## What is expected
The listing below must be returned in full and unchanged, without the images it carries.

## Given records
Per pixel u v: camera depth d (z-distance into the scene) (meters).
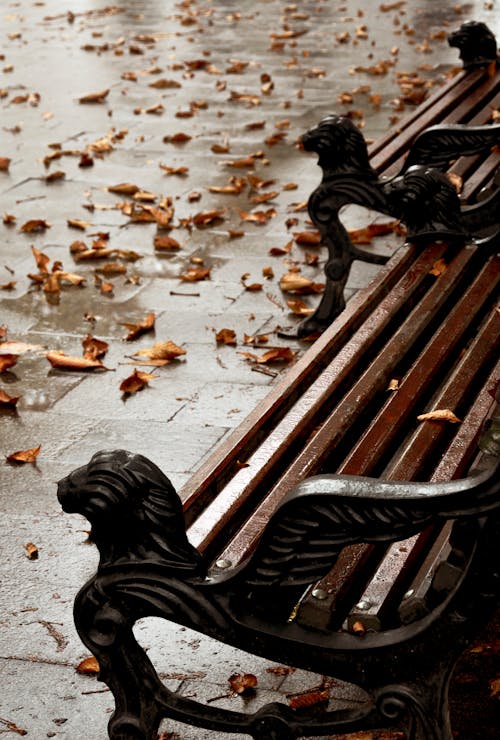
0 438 4.61
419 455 3.07
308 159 8.20
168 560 2.54
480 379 3.61
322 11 13.97
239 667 3.26
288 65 11.10
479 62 7.13
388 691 2.52
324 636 2.52
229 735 3.03
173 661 3.29
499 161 5.95
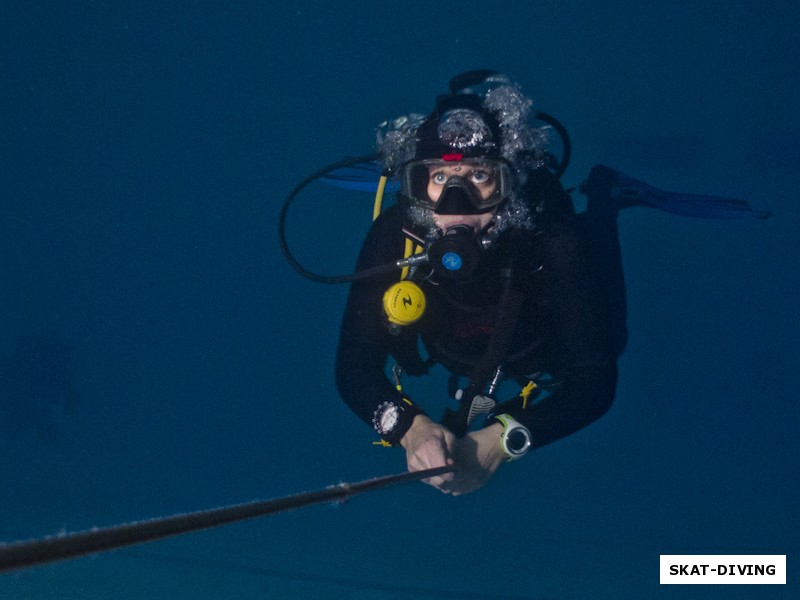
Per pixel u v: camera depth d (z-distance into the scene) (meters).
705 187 4.73
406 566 3.27
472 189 1.98
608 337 2.13
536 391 2.52
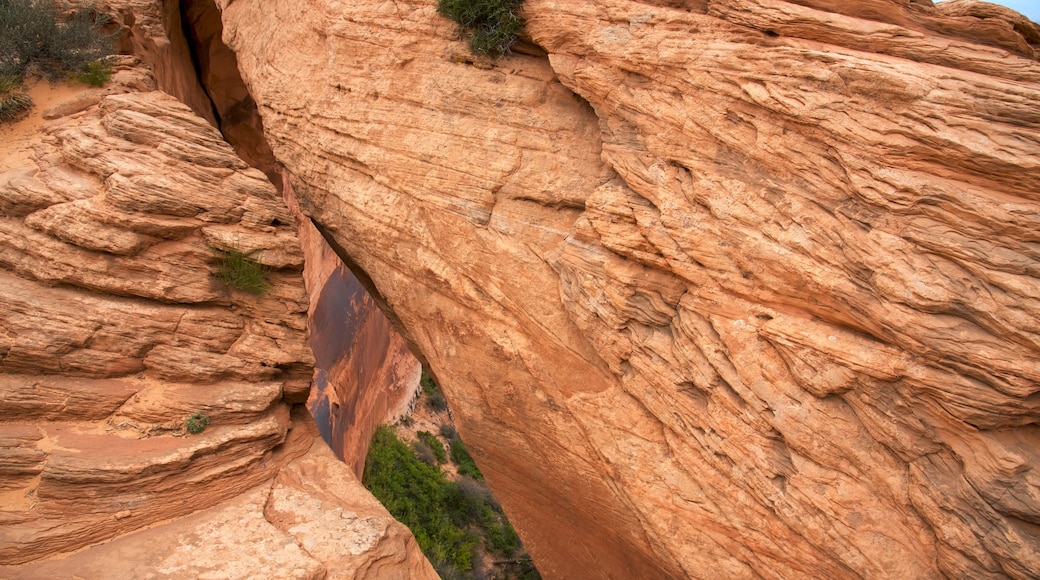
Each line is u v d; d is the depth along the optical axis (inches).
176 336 337.1
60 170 362.0
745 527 284.7
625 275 314.3
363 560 285.9
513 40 364.5
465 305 392.8
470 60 379.6
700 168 292.0
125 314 326.6
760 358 275.0
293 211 710.5
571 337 350.9
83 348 316.5
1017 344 221.1
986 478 228.2
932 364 235.8
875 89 249.1
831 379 256.2
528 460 409.1
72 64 466.0
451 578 712.4
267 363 356.5
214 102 750.5
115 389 318.0
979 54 256.7
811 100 260.1
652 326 315.9
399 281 426.0
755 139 278.2
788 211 265.7
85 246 327.9
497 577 765.9
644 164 314.0
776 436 273.1
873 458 253.6
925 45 262.1
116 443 300.5
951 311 230.7
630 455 327.0
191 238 354.3
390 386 909.2
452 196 384.2
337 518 305.9
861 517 253.1
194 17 697.6
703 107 292.8
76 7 537.0
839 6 286.2
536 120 366.0
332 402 659.4
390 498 784.3
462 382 412.2
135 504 286.4
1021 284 218.7
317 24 450.0
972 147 229.8
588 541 418.9
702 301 292.8
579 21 331.9
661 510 313.9
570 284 342.0
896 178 241.4
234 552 277.4
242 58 555.2
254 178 382.9
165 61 640.4
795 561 272.1
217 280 357.7
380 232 418.6
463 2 360.2
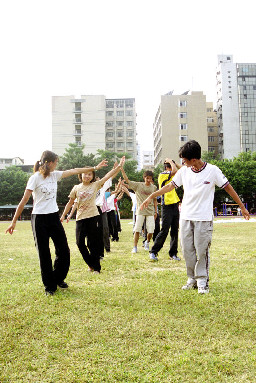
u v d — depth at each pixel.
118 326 2.80
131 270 5.16
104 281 4.42
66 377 2.07
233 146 69.69
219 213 41.91
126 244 8.86
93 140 69.38
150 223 7.14
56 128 69.38
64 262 4.05
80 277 4.68
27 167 66.25
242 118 70.25
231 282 4.19
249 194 48.75
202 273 3.83
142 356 2.30
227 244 8.14
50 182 4.04
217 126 76.50
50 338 2.60
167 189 4.24
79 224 5.02
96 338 2.57
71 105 69.81
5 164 75.44
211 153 53.84
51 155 3.98
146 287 4.00
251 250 7.02
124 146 75.50
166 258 6.25
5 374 2.10
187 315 3.03
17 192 46.44
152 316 3.01
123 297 3.59
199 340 2.54
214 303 3.36
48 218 3.97
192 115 64.50
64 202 44.69
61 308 3.27
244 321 2.87
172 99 64.88
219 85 73.75
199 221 3.86
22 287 4.12
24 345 2.49
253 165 47.56
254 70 71.56
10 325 2.83
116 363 2.22
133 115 76.12
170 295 3.63
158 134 72.25
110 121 75.94
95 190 5.14
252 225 15.34
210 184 3.91
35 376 2.09
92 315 3.06
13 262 6.07
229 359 2.25
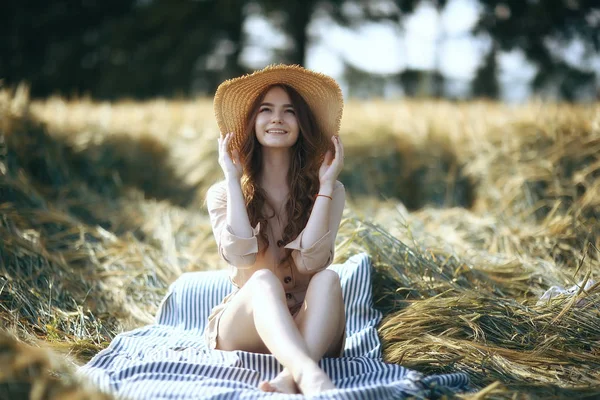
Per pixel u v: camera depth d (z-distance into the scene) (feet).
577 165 17.24
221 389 8.36
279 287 9.07
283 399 7.84
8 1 57.00
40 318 11.69
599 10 55.67
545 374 9.84
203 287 12.16
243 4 56.85
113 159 21.45
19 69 57.11
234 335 9.49
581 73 57.11
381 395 7.99
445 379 8.57
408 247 13.26
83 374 8.70
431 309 11.50
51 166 17.99
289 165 10.21
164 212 17.97
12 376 7.47
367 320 11.64
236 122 10.31
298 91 10.19
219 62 59.21
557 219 15.52
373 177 21.52
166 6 57.72
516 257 14.11
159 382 8.59
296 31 57.93
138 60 57.62
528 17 56.49
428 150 21.24
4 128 16.83
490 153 19.10
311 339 8.91
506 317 11.27
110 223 17.25
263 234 9.99
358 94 61.67
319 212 9.70
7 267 12.74
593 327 10.96
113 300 13.12
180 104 27.04
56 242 14.78
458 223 16.52
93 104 25.16
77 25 59.57
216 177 22.27
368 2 59.31
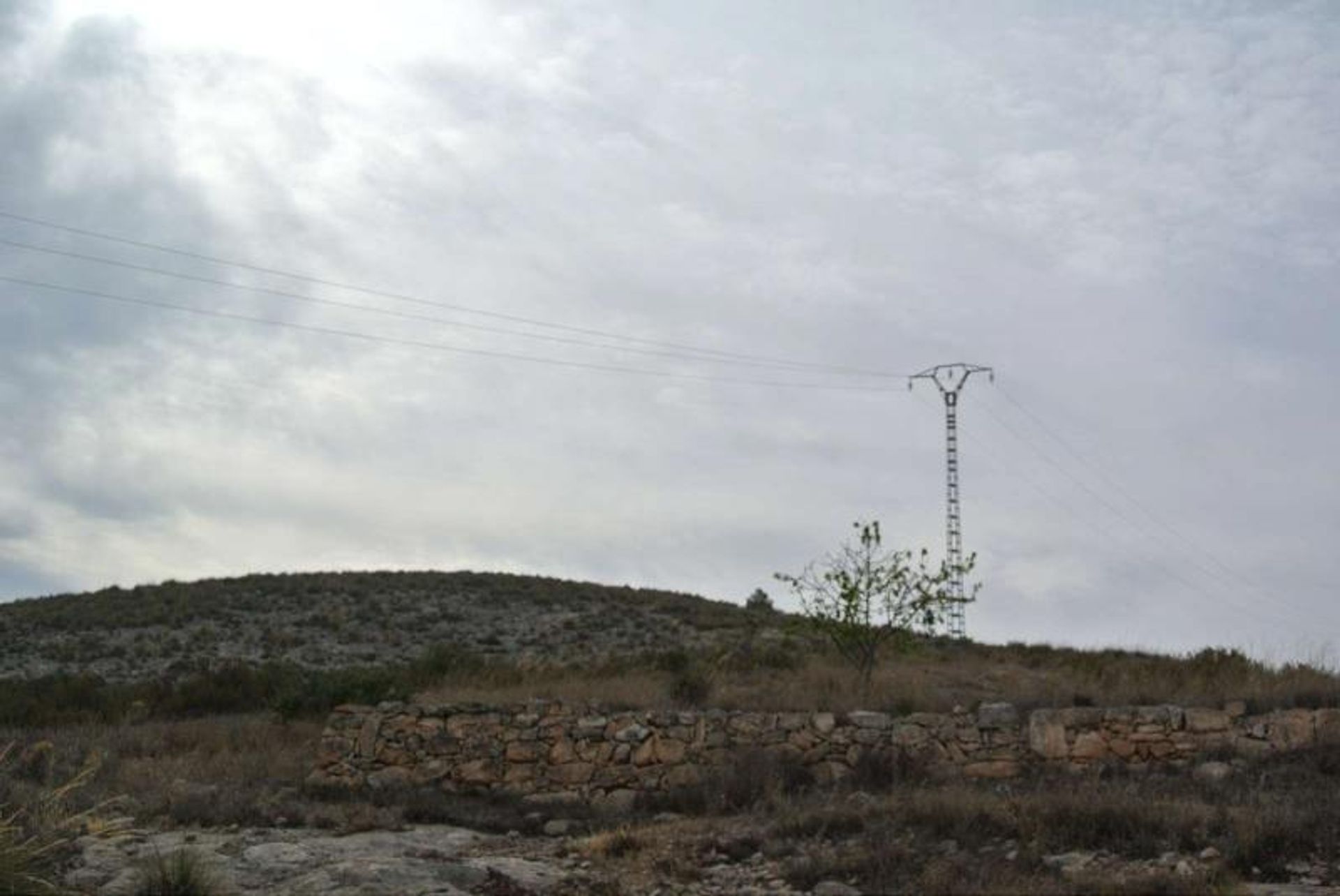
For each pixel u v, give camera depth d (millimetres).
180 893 13094
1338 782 17875
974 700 23625
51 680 39156
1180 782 18250
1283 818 14430
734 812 18766
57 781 20500
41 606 60875
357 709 22391
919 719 21094
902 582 27359
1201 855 13633
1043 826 14398
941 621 27234
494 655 46344
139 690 37312
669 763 21156
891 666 29984
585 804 20500
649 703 23000
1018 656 34844
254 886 13875
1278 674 24938
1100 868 13086
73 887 13695
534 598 59000
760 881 13477
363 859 14828
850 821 15320
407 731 22062
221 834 16906
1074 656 34469
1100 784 18344
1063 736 20547
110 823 16453
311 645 49062
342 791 20859
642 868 14500
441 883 13773
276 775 22094
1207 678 25250
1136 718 20531
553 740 21672
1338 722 19922
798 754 20891
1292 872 13203
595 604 57875
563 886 13789
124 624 53500
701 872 14047
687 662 33062
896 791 17859
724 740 21266
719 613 55844
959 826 14602
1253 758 19672
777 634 49031
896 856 13586
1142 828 14383
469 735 21938
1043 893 11969
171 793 19203
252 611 56000
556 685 26812
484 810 19594
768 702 22828
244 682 37281
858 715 21250
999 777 20344
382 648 48750
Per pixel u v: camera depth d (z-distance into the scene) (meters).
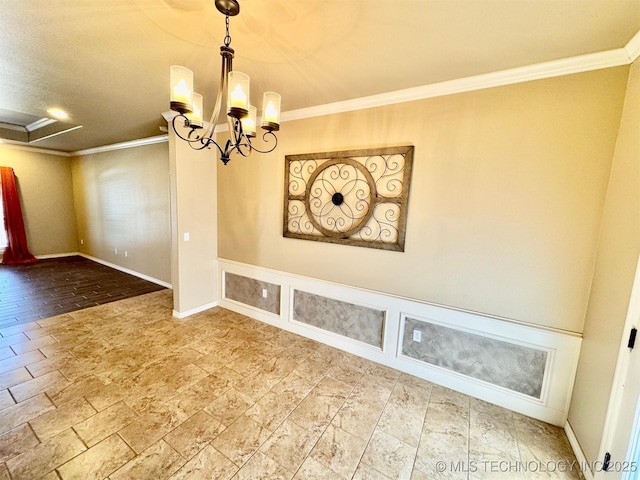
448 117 2.18
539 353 2.01
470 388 2.26
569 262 1.87
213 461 1.62
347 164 2.62
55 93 2.60
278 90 2.37
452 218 2.22
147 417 1.93
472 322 2.20
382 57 1.83
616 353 1.45
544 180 1.90
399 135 2.39
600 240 1.75
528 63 1.83
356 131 2.59
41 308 3.73
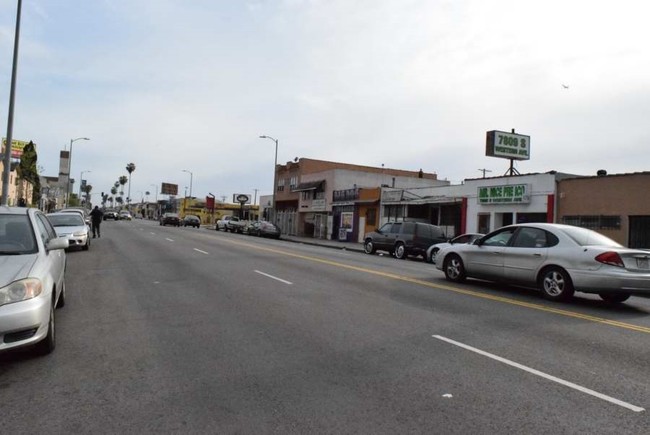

## Worked solution
Per pixel u v: camera depth d (z-distance into the scene) (meters).
0 438 4.61
419 455 3.07
308 159 8.20
168 560 2.54
480 379 3.61
322 11 13.97
239 667 3.26
288 65 11.10
479 62 7.13
388 691 2.52
324 636 2.52
229 735 3.03
173 661 3.29
499 161 5.95
Per pixel u v: camera depth d (z-distance into the scene) (meters).
705 187 4.73
406 566 3.27
472 189 1.98
608 337 2.13
536 391 2.52
Each line is u v d; d is the depth along the optical axis (inches).
176 336 337.1
60 170 362.0
745 527 284.7
625 275 314.3
363 560 285.9
513 40 364.5
465 305 392.8
470 60 379.6
700 168 292.0
125 314 326.6
760 358 275.0
293 211 710.5
571 337 350.9
83 348 316.5
1017 344 221.1
986 478 228.2
932 364 235.8
875 89 249.1
831 379 256.2
528 460 409.1
72 64 466.0
451 578 712.4
267 363 356.5
214 102 750.5
115 389 318.0
979 54 256.7
811 100 260.1
652 326 315.9
399 281 426.0
755 139 278.2
788 211 265.7
85 246 327.9
497 577 765.9
644 164 314.0
776 436 273.1
873 458 253.6
925 45 262.1
116 443 300.5
951 311 230.7
630 455 327.0
191 238 354.3
390 386 909.2
452 196 384.2
337 518 305.9
861 517 253.1
194 17 697.6
703 107 292.8
76 7 537.0
839 6 286.2
536 120 366.0
332 402 659.4
390 498 784.3
462 382 412.2
135 504 286.4
1021 284 218.7
317 24 450.0
972 147 229.8
588 541 418.9
702 301 292.8
579 21 331.9
661 510 313.9
570 284 342.0
896 178 241.4
234 552 277.4
242 58 555.2
254 178 382.9
165 61 640.4
795 561 272.1
217 280 357.7
380 232 418.6
463 2 360.2
u v d — depth at each pixel.
118 326 2.80
131 270 5.16
104 281 4.42
66 377 2.07
233 146 69.69
219 213 41.91
126 244 8.86
93 140 69.38
150 223 7.14
56 128 69.38
64 262 4.05
80 277 4.68
27 167 66.25
242 118 70.25
231 282 4.19
249 194 48.75
202 273 3.83
142 356 2.30
227 244 8.14
50 182 4.04
217 126 76.50
50 338 2.60
167 189 4.24
79 224 5.02
96 338 2.57
71 105 69.81
5 164 75.44
211 153 53.84
51 155 3.98
146 287 4.00
251 250 7.02
124 146 75.50
166 258 6.25
5 374 2.10
187 315 3.03
17 192 46.44
152 316 3.01
123 297 3.59
199 340 2.54
214 303 3.36
48 218 3.97
192 115 64.50
64 202 44.69
61 308 3.27
244 321 2.87
172 99 64.88
219 85 73.75
199 221 3.86
22 287 4.12
24 345 2.49
253 165 47.56
254 70 71.56
10 325 2.83
116 363 2.22
133 115 76.12
170 295 3.63
158 134 72.25
110 121 75.94
95 190 5.14
252 225 15.34
210 184 3.91
35 376 2.09
92 315 3.06
13 262 6.07
229 359 2.25
Per pixel u v: camera depth d (z-distance into the scene) (feet).
577 165 17.24
221 389 8.36
279 287 9.07
283 399 7.84
8 1 57.00
40 318 11.69
599 10 55.67
545 374 9.84
203 287 12.16
243 4 56.85
113 159 21.45
19 69 57.11
234 335 9.49
581 73 57.11
381 395 7.99
445 379 8.57
408 247 13.26
83 374 8.70
431 309 11.50
51 166 17.99
289 165 10.21
164 212 17.97
12 376 7.47
367 320 11.64
236 122 10.31
298 91 10.19
219 62 59.21
557 219 15.52
373 177 21.52
166 6 57.72
516 257 14.11
159 382 8.59
296 31 57.93
138 60 57.62
528 17 56.49
428 150 21.24
4 128 16.83
490 153 19.10
311 339 8.91
506 317 11.27
110 223 17.25
263 234 9.99
358 94 61.67
319 212 9.70
7 267 12.74
593 327 10.96
113 300 13.12
180 104 27.04
56 242 14.78
458 223 16.52
93 104 25.16
77 25 59.57
216 177 22.27
368 2 59.31
For each pixel u v, give camera depth d (millimetres).
180 893 13094
1338 782 17875
974 700 23625
51 680 39156
1180 782 18250
1283 818 14430
734 812 18766
57 781 20500
41 606 60875
357 709 22391
919 719 21094
902 582 27359
1201 855 13633
1043 826 14398
941 621 27234
494 655 46344
139 690 37312
669 763 21156
891 666 29984
585 804 20500
649 703 23000
1018 656 34844
254 886 13875
1278 674 24938
1100 868 13086
73 887 13695
534 598 59000
760 881 13477
363 859 14828
850 821 15320
407 731 22062
221 834 16906
1074 656 34469
1100 784 18344
1063 736 20547
110 823 16453
311 645 49062
342 791 20859
642 868 14500
441 883 13773
276 775 22094
1207 678 25250
1136 718 20531
553 740 21672
1338 722 19922
798 754 20891
1292 872 13203
595 604 57875
563 886 13789
124 624 53500
701 872 14047
687 662 33062
896 791 17859
724 740 21266
719 613 55844
959 826 14602
1253 758 19672
777 634 49031
896 856 13586
1142 828 14383
469 735 21938
1043 893 11969
171 793 19203
252 611 56000
556 685 26812
484 810 19594
768 702 22828
244 682 37281
858 715 21250
999 777 20344
382 648 48750
Per pixel u v: camera depth d (z-distance into the scene) (meters).
448 117 2.18
539 353 2.01
470 388 2.26
569 262 1.87
213 461 1.62
347 164 2.62
55 93 2.60
278 90 2.37
452 218 2.22
147 417 1.93
472 322 2.20
382 57 1.83
616 353 1.45
544 180 1.90
399 135 2.39
600 240 1.75
528 63 1.83
356 131 2.59
41 308 3.73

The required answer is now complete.